• EXCERPT TO READ:

-- -- --

To achieve this objective, the Government of Swaziland is committed to:
6.1.1 Provide the National Pharmaceutical Services with adequate resources to enable it carry out all its functions and oversee the implementation of the Swaziland National Pharmaceutical Policy.
6.1.2 Establish appropriate technical committee (s) responsible for establishing and regular reviewing of the national essential medicine list, national formulary and standard treatment guidelines, as well as advising the MOH on relevant pharmaceutical matters.
6.1.3 Develop and maintain a data base of public and private sector medicines and medical supply related information in Swaziland.
6.1.4 Ensure that licensed pharmaceutical outlets such as retail pharmacies and wholesales are owned by and licensed to registered pharmacists. In the case of pharmaceutical manufactures the majority shareholding should be held by a pharmacist or a group of pharmacists.
6.1.5 Implement a national quantification exercise for the estimation of medicine requirements at national and various levels of the health care delivery system.
6.1.6 The SADC harmonization guidelines on the regulation of medicines be adopted. Legislation and policies relating to the regulation of medicine be aligned as far as possible with these guidelines.

-- -- --

• EXERCISE DIRECTIONS: Reproduce word for word the stretch of the pharmaceutical policy excerpt from "To achieve this" through "information in Swaziland.". The items that come next have no connection to the pharmaceutical policy excerpt.

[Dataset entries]
-- -- --

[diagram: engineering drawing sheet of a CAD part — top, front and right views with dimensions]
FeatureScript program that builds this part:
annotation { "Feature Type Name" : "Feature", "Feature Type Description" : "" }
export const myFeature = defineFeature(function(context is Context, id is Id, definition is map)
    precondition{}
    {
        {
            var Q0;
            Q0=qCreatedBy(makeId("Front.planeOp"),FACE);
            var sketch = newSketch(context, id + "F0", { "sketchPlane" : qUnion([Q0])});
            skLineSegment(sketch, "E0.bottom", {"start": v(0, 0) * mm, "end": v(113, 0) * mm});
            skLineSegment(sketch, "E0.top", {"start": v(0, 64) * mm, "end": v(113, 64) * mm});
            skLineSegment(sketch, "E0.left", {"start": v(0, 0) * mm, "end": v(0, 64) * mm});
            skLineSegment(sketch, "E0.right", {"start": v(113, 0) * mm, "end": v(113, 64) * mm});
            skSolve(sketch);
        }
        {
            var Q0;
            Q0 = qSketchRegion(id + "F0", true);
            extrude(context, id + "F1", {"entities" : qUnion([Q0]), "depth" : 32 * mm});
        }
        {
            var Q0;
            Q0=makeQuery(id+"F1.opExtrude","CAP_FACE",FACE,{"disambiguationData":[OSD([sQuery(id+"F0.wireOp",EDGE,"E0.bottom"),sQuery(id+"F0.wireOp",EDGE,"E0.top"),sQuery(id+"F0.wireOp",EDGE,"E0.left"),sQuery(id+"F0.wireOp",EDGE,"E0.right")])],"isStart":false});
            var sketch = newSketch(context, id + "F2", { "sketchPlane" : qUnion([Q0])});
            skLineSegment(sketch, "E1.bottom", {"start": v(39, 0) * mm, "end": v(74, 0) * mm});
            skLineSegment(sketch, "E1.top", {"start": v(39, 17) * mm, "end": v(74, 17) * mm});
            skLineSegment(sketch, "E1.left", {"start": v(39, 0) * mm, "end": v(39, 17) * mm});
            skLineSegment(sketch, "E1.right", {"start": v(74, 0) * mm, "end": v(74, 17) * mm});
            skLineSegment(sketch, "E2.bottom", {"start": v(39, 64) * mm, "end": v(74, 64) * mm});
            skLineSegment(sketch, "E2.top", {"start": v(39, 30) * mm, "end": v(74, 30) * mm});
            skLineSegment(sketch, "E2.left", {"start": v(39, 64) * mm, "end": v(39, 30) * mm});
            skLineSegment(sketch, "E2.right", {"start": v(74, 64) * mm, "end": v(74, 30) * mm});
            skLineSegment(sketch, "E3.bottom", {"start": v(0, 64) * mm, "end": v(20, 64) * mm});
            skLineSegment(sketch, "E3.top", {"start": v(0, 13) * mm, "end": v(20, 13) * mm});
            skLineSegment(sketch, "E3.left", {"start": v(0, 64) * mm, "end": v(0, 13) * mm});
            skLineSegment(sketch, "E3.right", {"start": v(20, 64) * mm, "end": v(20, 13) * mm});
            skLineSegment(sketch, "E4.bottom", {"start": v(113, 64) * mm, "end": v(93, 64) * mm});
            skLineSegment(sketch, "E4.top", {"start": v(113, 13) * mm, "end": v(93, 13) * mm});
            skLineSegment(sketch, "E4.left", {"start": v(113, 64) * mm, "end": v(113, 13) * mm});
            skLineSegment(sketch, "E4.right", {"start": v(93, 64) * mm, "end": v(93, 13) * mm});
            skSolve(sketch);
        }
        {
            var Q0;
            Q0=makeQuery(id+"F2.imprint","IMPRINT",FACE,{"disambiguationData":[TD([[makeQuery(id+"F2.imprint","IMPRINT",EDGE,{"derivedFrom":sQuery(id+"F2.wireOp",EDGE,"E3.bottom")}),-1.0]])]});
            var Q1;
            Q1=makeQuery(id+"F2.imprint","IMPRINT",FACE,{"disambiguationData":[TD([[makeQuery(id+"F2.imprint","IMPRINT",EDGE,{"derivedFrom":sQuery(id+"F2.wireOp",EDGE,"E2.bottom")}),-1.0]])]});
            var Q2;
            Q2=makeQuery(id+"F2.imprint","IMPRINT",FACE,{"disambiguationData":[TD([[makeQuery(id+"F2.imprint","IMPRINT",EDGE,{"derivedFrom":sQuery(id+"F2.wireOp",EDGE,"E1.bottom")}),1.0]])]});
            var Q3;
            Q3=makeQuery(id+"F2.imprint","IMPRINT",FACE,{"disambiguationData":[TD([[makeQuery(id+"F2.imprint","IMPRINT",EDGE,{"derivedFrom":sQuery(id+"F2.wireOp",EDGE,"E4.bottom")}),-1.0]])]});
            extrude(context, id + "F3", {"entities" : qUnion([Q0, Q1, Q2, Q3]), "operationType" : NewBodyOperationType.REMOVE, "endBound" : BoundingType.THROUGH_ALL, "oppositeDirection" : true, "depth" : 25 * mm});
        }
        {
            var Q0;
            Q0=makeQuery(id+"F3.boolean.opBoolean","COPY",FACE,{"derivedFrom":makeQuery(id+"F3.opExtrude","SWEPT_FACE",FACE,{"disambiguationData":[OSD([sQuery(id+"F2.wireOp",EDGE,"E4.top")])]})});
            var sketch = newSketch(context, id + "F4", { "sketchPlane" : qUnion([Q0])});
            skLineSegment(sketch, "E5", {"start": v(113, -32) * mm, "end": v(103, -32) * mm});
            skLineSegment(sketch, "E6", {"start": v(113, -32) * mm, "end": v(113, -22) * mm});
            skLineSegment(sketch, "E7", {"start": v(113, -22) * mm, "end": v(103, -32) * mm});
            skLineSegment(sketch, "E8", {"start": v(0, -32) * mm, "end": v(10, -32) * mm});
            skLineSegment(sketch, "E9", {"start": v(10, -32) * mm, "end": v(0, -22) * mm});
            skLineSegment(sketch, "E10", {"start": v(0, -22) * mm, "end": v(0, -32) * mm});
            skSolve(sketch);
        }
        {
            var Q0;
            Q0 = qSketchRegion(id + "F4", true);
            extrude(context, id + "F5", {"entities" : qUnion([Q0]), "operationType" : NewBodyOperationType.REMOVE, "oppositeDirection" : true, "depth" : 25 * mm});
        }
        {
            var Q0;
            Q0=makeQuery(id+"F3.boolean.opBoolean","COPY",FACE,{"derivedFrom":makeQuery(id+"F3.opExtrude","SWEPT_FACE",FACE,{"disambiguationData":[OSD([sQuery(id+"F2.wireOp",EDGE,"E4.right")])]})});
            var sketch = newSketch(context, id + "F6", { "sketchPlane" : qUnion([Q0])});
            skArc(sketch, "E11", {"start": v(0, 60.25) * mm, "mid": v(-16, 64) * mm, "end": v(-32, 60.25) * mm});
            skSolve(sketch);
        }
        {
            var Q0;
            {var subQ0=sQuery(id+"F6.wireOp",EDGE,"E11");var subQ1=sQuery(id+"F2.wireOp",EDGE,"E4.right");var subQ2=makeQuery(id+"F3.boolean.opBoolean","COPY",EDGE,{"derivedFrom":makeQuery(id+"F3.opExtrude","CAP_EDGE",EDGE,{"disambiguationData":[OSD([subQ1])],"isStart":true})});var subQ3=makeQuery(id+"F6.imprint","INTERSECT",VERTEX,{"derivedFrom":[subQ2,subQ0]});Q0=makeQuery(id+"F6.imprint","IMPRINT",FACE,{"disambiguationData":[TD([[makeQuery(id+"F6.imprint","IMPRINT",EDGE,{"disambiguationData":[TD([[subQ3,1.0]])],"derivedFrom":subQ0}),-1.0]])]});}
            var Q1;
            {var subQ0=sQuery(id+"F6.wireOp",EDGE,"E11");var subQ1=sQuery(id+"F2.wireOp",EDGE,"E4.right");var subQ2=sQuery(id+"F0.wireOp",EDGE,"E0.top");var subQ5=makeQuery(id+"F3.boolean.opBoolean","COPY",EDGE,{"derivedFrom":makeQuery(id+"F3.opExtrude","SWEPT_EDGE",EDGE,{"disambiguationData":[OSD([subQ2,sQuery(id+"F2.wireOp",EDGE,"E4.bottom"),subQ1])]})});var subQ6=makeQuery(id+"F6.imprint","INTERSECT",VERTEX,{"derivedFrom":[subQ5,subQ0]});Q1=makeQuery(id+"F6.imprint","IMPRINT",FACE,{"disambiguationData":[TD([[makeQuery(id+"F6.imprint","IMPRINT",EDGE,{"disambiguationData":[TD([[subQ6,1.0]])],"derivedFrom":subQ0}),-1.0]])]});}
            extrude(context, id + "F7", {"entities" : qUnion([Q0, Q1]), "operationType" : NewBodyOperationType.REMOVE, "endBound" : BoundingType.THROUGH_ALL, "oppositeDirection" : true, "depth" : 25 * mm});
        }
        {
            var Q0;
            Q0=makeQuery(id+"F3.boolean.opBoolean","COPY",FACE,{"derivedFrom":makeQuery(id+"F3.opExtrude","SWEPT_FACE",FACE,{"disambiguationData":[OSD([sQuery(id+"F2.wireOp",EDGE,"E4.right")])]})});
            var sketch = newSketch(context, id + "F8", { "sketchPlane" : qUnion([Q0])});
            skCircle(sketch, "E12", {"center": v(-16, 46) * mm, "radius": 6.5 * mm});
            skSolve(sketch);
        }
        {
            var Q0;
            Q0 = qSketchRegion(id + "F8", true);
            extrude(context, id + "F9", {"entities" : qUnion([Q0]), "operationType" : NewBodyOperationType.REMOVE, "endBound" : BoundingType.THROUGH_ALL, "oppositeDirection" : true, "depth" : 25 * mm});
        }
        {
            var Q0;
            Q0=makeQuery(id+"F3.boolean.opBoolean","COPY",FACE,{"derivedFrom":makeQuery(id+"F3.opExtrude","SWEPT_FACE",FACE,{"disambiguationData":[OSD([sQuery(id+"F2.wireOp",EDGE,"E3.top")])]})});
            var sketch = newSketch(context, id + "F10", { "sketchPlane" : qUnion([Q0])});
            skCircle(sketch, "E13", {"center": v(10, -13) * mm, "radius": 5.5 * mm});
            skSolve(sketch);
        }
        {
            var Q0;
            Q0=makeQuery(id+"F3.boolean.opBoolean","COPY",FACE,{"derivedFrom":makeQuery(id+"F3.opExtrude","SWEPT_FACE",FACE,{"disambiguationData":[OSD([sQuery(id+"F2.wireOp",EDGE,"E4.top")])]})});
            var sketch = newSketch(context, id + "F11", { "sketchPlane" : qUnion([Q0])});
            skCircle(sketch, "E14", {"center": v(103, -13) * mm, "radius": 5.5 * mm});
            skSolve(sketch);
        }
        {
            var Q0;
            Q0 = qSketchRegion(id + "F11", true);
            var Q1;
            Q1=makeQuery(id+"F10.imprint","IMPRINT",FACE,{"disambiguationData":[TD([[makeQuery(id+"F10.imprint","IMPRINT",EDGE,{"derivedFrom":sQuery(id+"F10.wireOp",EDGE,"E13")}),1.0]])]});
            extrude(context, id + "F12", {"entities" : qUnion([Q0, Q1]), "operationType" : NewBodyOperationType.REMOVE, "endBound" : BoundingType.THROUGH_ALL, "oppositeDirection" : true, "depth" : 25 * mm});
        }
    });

-- -- --

• ANSWER SECTION:
To achieve this objective, the Government of Swaziland is committed to:
6.1.1 Provide the National Pharmaceutical Services with adequate resources to enable it carry out all its functions and oversee the implementation of the Swaziland National Pharmaceutical Policy.
6.1.2 Establish appropriate technical committee (s) responsible for establishing and regular reviewing of the national essential medicine list, national formulary and standard treatment guidelines, as well as advising the MOH on relevant pharmaceutical matters.
6.1.3 Develop and maintain a data base of public and private sector medicines and medical supply related information in Swaziland.